Steven Spielberg Heroically Told Michael Bay to Stop Making Transformers Movies

Steven Spielberg Heroically Told Michael Bay to Stop Making Transformers Movies

Michael Bay has regrets. During a press interview for his upcoming film Ambulance, the director revealed that the significantly better director Steven Spielberg once advised him to stop making Transformers films, advice I desperately wish Bay had taken. What’s surprising to me is that Spielberg only told him this after making the third movie in the franchise, Transformers: Dark of the Moon, and not, say, five minutes after the first movie came out.

During an interview with Unilad UK, Bay said, “I made too many of them. Steven Spielberg said, ‘Just stop at three’. And I said I’d stop. The studio begged me to do a fourth, and then that made a billion too. And then I said I’m gonna stop here. And they begged me again. I should have stopped. [But] they were fun to do.”

It is historical fact that Bay swore each of the last few Transformers films would be his last, only to come back and make another. I’d say these were to diminished returns, except the second film in the franchise, Revenge of the Fallen, was by far the worst instalment and the worst film Bay has ever made, thanks to its robotic racist caricatures, incomprehensible plot and action, and the scene where the Autobot Bumblebee pisses on John Turturro’s head. Comparatively, Dark of the Moon was serviceable, but unfortunately, its sequel Age of Extinction included a protagonist who carried around a laminated copy of Texas’ statutory rape laws so he could prove to people he wasn’t illegally having sex with a 17-year-old.
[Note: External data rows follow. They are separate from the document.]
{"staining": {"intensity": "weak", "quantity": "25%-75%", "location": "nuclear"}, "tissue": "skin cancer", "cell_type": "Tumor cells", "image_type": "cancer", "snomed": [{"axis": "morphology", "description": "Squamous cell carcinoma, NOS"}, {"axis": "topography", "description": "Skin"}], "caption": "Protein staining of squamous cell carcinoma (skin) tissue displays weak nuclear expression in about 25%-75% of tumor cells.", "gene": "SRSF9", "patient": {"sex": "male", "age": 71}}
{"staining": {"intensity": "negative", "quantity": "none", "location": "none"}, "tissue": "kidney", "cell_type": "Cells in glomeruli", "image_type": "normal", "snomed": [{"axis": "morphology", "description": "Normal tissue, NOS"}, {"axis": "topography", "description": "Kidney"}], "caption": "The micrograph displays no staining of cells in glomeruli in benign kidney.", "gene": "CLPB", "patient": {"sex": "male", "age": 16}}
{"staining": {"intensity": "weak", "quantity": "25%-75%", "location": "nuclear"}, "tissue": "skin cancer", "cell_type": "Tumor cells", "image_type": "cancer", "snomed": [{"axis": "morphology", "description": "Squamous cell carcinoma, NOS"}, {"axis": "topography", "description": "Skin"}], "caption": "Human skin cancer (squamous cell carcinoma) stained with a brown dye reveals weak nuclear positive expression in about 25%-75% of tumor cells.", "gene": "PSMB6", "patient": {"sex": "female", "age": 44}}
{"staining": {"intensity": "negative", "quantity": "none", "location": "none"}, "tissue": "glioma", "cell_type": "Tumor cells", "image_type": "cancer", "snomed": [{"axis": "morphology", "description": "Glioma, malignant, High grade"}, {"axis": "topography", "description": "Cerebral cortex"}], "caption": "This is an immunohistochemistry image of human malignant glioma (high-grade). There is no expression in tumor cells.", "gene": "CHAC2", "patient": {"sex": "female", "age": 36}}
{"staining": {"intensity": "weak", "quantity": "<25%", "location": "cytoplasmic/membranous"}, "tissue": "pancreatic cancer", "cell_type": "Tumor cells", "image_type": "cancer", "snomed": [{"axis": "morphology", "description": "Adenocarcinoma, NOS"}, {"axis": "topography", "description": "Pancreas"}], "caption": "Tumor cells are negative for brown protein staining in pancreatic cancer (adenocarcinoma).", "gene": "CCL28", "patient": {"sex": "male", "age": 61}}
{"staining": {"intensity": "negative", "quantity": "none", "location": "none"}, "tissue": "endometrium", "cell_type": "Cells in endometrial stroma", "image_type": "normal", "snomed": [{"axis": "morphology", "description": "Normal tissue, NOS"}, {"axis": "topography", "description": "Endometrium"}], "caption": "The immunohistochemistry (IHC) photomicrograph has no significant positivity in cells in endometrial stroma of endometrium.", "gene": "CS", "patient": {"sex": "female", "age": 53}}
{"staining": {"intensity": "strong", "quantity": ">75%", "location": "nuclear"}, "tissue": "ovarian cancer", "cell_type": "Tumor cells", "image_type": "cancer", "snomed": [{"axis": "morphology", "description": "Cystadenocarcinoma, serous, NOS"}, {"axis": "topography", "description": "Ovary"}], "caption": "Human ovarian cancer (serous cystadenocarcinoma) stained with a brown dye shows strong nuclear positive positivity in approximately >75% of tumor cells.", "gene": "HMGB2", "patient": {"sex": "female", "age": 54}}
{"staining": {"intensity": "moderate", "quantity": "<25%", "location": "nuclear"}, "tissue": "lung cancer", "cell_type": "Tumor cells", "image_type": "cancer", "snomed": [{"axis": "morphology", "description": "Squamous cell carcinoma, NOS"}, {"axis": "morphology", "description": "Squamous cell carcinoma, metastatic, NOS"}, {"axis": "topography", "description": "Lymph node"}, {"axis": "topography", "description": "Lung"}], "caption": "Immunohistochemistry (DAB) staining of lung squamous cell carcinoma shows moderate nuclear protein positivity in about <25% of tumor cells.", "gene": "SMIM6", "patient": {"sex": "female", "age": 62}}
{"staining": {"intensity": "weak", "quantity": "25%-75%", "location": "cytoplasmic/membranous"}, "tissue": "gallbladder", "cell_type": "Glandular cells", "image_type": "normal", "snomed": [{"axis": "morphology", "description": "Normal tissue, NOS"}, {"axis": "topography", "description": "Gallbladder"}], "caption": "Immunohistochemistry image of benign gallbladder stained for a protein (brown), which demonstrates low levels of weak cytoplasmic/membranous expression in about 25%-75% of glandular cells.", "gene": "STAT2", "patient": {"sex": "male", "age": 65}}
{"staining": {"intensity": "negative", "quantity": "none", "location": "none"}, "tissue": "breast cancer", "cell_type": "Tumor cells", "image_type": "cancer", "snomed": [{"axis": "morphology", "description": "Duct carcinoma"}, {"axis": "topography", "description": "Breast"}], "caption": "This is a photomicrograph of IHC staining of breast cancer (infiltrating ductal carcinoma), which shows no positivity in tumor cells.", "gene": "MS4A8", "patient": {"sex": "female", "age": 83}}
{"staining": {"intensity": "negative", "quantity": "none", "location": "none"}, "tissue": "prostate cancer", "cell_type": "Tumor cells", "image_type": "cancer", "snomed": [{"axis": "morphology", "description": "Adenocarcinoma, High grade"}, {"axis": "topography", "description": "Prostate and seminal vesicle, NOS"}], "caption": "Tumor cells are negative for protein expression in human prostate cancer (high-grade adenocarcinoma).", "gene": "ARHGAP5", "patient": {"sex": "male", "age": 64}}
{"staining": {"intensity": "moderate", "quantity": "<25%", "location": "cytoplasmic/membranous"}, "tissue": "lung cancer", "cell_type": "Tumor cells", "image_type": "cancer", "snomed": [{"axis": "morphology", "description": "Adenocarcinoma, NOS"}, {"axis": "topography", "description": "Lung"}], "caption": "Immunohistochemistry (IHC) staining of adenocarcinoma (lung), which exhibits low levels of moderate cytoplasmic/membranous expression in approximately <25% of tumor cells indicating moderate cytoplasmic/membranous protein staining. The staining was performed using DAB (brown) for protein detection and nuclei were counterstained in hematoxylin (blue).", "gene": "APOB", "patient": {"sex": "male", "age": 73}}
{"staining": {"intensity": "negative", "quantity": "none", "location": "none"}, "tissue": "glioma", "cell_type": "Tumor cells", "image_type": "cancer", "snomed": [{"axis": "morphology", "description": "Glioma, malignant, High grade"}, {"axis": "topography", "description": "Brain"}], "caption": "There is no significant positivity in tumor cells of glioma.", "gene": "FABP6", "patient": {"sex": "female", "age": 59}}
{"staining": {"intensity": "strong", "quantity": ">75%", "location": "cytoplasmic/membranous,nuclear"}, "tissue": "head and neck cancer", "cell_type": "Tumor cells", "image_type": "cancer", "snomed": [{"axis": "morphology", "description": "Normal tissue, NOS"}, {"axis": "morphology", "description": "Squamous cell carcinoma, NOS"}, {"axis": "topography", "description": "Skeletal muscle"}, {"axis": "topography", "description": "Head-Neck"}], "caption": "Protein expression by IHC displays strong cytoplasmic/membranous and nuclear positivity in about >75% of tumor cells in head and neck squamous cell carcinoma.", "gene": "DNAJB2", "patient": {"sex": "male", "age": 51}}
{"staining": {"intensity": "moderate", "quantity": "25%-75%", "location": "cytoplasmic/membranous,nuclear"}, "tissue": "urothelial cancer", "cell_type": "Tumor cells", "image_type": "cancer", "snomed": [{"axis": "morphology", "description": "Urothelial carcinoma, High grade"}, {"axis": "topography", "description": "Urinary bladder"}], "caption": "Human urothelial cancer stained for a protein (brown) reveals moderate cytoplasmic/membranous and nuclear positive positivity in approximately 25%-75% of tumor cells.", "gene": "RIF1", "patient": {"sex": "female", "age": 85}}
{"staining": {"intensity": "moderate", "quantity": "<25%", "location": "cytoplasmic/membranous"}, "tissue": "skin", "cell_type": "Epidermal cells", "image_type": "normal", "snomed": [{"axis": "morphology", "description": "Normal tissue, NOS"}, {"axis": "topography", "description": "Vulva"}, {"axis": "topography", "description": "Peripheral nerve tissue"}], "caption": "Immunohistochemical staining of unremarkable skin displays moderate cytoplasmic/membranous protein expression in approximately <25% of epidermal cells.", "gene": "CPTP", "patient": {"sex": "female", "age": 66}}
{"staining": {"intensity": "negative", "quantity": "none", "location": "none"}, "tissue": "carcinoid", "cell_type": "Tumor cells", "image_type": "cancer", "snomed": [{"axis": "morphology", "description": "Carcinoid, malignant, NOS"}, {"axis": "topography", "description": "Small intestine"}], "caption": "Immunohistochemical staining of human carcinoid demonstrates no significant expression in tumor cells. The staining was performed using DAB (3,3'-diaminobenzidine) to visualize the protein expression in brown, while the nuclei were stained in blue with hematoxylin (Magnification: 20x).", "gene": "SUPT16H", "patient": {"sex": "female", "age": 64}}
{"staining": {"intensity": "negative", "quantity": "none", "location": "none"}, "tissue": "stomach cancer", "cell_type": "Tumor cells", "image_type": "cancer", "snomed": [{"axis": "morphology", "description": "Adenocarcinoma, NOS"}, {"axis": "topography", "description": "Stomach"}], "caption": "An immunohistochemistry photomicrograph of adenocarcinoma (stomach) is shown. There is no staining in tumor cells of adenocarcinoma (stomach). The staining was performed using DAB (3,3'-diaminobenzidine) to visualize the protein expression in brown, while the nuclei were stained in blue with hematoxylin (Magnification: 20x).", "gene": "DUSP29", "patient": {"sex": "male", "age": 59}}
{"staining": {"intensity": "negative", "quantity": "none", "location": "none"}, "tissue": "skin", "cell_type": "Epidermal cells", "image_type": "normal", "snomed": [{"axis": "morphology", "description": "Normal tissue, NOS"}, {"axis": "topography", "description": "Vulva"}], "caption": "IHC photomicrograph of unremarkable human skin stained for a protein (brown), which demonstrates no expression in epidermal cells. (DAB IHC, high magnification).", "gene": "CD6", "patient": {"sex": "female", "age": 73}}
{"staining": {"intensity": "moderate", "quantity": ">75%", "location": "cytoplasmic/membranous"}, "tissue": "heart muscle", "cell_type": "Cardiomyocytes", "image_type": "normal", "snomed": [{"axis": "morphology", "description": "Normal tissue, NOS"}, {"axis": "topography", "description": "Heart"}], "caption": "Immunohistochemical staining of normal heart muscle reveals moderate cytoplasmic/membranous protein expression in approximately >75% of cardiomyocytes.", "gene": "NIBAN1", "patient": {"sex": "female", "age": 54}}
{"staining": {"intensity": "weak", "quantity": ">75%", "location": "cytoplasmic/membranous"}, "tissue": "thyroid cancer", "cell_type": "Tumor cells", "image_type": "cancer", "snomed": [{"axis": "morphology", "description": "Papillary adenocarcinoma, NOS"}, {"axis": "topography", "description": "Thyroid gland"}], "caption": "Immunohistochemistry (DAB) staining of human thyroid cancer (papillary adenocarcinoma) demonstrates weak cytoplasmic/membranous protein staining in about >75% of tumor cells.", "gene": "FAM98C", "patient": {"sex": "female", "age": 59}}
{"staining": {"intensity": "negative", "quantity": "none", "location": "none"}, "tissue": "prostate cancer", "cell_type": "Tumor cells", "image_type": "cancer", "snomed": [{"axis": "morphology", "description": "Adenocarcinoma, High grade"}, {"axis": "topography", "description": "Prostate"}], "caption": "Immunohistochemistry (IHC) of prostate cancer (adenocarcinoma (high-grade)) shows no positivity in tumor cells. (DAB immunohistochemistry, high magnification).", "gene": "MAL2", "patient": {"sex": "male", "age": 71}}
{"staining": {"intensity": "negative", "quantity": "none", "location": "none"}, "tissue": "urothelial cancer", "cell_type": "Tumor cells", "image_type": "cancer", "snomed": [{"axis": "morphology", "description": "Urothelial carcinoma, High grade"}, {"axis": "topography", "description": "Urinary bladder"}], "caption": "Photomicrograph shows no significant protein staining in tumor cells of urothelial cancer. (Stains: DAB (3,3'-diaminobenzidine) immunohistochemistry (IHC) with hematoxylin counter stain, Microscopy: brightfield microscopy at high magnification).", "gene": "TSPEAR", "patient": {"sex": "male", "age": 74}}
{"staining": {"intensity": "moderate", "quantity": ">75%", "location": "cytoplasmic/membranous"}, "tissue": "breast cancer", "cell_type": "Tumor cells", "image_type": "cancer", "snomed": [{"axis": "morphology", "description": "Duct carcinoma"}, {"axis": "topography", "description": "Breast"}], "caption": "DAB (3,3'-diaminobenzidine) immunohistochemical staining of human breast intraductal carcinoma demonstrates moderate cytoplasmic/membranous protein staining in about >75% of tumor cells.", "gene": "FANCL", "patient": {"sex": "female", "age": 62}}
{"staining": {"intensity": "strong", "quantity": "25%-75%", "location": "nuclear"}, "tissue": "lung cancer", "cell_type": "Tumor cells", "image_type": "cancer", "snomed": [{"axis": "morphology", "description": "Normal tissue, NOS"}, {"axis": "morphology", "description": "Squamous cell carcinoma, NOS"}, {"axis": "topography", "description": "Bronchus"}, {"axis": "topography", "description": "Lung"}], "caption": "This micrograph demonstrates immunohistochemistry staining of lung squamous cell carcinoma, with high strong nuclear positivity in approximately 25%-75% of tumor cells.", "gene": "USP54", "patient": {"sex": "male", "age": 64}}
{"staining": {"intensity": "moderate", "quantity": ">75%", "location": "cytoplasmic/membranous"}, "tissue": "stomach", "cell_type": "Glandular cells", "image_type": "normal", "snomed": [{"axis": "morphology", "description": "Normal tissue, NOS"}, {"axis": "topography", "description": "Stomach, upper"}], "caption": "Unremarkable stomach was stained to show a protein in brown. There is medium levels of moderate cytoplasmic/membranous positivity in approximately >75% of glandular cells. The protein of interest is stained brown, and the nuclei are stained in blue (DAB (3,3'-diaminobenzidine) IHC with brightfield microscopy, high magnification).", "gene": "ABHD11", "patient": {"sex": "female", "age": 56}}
It would have been nice if Bay had listened to Spielberg’s advice and at least spared us Extinction and the joyless, half-assed slog that was The Last Knight, but it’s worth remembering that Bay supposedly did listen to one thing Spielberg told him: to fire Megan Fox after she went on a press tour for Jennifer’s Body and compared Bay to Hitler when he was directing on set, and endearingly “awkward” off it. Unsurprisingly, Spielberg has denied this, although it’s by no means implausible that the director of Schindler’s List and founder of the Survivors of the Shoah Visual History Foundation might get upset to hear someone casually compare someone else to Hitler. Whatever the truth, Fox was dropped from Dark of the Moon, the movie that would have completed Bay’s trilogy had he stopped making them, and if the three films had even an iota of an overarching story or continuity between them.